Mohammed Fora, 28 ans, était le propriétaire d’un salon de coiffure dans le district de Shejiaya, dans l’est de Gaza, que les avions de chasse israéliens ont détruit le 16 mai.

Fora et son frère ont commencé leur commerce pour nourrir leur famille, y compris leur frère qui a un handicap physique et a besoin d’un traitement permanent.

« Maintenant, tout a disparu », a dit Fora à Al Jazeera.

Il aura à le reconstruire de zéro, mais cela lui a coûté 15000 dollars il y a quelque 10 ans et c’est un processus difficile.

« J’attendrai que le comité de reconstruction de Gaza me dédommage, mais cela prend souvent des mois, voire des années. Pour l’instant, mon frère et moi cherchons des jobs manuels séparés comme ouvriers dans le bâtiment. Nous devons avancer, nous ne pouvons pas survivre sinon », a dit Fora.

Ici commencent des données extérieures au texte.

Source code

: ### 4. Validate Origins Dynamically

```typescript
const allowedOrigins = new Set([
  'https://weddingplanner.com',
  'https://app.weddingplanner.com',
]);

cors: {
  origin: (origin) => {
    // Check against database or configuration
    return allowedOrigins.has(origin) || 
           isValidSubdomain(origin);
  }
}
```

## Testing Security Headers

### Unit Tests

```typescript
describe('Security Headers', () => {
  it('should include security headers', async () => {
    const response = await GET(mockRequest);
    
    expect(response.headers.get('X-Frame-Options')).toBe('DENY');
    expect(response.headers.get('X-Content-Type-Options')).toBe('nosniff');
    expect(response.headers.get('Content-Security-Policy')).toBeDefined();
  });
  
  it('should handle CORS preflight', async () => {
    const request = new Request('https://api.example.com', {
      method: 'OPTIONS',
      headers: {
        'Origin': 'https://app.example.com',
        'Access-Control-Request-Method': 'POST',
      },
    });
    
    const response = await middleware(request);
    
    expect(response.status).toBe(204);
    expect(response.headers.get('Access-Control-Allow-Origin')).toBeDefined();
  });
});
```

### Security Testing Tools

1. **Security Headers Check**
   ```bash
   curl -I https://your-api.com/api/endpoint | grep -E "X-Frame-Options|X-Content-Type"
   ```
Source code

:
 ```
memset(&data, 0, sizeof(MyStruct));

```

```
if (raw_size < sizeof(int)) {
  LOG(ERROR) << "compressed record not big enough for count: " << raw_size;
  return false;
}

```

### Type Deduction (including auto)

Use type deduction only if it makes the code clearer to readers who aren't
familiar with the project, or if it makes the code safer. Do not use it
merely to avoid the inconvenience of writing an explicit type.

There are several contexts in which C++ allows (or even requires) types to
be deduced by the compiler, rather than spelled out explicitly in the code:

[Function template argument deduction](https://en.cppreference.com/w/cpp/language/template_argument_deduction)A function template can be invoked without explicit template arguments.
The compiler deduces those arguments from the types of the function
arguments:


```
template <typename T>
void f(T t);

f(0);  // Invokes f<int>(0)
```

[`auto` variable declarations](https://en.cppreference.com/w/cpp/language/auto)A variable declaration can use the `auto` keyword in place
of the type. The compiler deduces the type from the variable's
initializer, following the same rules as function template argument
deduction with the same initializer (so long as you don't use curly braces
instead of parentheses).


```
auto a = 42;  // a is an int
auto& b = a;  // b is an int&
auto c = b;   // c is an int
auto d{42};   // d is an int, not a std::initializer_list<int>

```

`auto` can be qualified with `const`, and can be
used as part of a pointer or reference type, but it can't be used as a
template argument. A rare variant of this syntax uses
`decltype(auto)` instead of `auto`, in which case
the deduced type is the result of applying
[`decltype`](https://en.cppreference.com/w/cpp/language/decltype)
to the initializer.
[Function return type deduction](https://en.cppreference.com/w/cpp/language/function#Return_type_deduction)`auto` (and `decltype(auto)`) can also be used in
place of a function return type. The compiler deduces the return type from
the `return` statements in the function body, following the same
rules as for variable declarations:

« Nous ne voulons pas que quiconque se sente triste pour nous, mais au moins laissez-nous vivre. Laissez-nous seulement vivre. Je suis désappointé [par la communauté internationale]. Ce ne sont que paroles en l’air. S’ils s’en souciaient assez, ils auraient fait [quelque chose] il y a longtemps ».

Il a expliqué que son salon de coiffure a été détruit quand les raids aériens israéliens ont frappé le cimetière à côté. « Pourquoi cibler les morts ? C’est ironique que les morts même ne devraient pas se sentir tranquilles », a dit Fora.

En ce qui concerne Abu Matar, il est seulement reconnaissant que lui et les personnes qui lui sont chères aient survécu aux attaques.

« Pendant cette guerre, personne ne s’attendait à s’en sortir vivant », a-t-il dit. « Perdre mon entreprise — dans lequel mon équipe et moi avons mis tant d’efforts et de ressources — a été un grand désastre, mais les vies humaines sont absolument plus précieuses. »

Une page de crowdfunding peut aider à faire refonctionner son labo. En 36 heures, des donateurs ont rassemblé près de 27000 dollars, plus de la moitié de la somme visée.

« Nous étions tous attristés par les nouvelles [quand nous avons entendu que c’était détruit], mais nous comprenons aussi que les graines de notre entreprise étaient le défi, la provocation à cette occupation et nous allons faire un effort supplémentaire pour reconstruire ce qu’Israël a détruit », a dit Abu Matar.

« Mon message est un message d’espoir et de défi. Nous n’abandonnerons pas. Nous continuerons et nous reconstruirons notre entreprise. Gaza tout entier est un défi, c’est de rendre possible l’impossible. Nous le ferons ».